[Stored dataset items]
* * *
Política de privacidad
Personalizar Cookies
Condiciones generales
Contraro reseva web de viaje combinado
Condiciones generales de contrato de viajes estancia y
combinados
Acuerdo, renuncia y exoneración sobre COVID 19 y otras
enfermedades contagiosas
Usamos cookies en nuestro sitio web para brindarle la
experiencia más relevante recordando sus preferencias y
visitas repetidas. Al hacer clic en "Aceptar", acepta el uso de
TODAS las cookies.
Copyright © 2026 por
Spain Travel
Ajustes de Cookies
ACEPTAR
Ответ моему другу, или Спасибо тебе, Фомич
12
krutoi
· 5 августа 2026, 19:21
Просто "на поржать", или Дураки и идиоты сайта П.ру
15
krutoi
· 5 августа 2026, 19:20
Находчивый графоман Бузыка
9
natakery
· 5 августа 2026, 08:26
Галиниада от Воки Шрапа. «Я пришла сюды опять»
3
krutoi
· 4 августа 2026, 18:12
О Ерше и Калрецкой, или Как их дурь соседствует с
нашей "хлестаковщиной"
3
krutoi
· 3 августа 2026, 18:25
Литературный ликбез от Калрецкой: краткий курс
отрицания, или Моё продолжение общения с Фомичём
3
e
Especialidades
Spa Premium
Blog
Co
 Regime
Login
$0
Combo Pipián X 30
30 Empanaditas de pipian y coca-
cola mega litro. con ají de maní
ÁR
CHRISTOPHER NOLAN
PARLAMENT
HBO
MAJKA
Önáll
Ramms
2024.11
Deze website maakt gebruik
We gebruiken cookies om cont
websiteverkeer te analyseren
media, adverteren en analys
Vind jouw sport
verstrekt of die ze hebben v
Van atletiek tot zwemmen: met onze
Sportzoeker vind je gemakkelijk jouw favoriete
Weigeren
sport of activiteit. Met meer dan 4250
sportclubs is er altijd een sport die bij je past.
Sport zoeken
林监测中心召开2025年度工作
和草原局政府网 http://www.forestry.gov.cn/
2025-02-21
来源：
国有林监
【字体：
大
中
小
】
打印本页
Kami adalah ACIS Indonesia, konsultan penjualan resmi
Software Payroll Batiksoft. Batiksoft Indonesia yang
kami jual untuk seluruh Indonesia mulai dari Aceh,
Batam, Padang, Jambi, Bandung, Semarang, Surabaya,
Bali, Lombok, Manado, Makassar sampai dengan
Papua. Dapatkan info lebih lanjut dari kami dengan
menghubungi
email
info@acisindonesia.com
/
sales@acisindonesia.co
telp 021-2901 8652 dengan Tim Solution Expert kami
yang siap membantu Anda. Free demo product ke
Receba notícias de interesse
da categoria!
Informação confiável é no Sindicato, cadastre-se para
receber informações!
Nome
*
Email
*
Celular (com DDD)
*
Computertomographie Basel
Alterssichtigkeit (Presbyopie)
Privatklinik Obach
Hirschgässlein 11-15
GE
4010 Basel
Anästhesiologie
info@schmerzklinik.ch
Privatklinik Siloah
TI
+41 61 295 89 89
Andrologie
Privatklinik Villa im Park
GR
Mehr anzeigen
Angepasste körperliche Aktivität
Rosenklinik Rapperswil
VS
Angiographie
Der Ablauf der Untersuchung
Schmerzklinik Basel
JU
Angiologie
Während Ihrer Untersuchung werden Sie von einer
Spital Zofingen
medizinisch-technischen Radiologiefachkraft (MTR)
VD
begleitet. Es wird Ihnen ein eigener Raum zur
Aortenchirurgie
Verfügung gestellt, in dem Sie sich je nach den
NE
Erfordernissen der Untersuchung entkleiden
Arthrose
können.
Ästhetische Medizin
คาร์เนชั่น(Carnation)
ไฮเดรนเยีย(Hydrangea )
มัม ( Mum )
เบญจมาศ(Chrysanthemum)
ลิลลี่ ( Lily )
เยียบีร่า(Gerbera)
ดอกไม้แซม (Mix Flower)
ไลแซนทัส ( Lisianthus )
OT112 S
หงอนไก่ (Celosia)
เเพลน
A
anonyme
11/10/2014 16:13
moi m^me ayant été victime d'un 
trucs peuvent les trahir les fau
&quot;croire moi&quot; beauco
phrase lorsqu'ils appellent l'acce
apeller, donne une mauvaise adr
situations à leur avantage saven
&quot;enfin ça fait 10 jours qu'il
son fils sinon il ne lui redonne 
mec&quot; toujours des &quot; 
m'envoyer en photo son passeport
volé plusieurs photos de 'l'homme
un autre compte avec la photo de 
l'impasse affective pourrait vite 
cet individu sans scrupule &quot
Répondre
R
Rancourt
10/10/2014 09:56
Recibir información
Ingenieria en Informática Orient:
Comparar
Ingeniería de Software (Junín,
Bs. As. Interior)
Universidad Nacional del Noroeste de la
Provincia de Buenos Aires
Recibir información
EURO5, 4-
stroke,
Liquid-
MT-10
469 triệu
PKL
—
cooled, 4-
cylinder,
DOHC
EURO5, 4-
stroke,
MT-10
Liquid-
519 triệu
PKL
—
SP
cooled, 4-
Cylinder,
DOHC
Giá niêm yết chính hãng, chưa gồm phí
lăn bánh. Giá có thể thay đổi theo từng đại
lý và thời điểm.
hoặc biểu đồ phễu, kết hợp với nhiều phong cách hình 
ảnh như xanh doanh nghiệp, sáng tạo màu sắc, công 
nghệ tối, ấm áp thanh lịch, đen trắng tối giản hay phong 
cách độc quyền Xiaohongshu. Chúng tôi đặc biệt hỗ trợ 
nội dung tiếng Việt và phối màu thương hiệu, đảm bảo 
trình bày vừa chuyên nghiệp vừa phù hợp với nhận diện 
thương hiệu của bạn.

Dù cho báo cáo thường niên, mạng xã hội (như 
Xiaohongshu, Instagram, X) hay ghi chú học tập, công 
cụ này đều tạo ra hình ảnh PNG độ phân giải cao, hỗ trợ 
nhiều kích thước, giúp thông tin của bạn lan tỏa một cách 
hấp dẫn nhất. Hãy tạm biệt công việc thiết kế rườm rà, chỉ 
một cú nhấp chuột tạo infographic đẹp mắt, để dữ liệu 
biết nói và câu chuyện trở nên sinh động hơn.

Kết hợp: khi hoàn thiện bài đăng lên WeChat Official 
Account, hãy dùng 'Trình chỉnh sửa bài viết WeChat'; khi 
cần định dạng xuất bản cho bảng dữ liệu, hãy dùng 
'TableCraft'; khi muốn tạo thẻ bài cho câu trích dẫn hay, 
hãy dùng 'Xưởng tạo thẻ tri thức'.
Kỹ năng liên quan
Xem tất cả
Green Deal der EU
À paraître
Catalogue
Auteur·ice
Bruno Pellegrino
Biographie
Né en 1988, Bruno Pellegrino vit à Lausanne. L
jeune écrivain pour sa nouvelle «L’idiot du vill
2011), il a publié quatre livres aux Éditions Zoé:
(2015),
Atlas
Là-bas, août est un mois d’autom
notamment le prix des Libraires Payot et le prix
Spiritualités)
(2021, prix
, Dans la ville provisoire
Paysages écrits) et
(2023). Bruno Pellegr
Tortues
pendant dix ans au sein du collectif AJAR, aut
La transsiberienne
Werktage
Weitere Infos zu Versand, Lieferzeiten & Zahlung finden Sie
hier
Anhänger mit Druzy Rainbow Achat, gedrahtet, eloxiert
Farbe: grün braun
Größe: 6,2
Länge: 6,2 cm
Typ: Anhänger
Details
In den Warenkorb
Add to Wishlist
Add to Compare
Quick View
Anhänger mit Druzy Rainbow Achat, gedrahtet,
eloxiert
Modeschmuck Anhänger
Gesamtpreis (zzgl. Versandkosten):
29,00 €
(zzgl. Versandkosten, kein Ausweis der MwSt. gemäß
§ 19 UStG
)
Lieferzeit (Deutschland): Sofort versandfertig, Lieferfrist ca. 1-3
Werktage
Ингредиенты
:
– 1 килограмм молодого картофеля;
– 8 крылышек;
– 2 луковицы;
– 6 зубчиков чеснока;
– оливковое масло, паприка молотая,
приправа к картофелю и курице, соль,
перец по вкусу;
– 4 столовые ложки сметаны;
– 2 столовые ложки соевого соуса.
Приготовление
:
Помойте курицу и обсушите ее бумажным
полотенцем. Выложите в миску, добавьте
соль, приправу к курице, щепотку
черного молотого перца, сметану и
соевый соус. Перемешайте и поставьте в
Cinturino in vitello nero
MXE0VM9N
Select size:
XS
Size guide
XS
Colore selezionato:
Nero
* * *
▶ [Your goal]
Convert the lines from the first line of the rows through the line containing "experiencia más relevante", inclusive, into a JSON list of strings with one string per line, omitting any blank lines.

▶ [Answer to this task]
[
  "Política de privacidad",
  "Personalizar Cookies",
  "Condiciones generales",
  "Contraro reseva web de viaje combinado",
  "Condiciones generales de contrato de viajes estancia y",
  "combinados",
  "Acuerdo, renuncia y exoneración sobre COVID 19 y otras",
  "enfermedades contagiosas",
  "Usamos cookies en nuestro sitio web para brindarle la",
  "experiencia más relevante recordando sus preferencias y"
]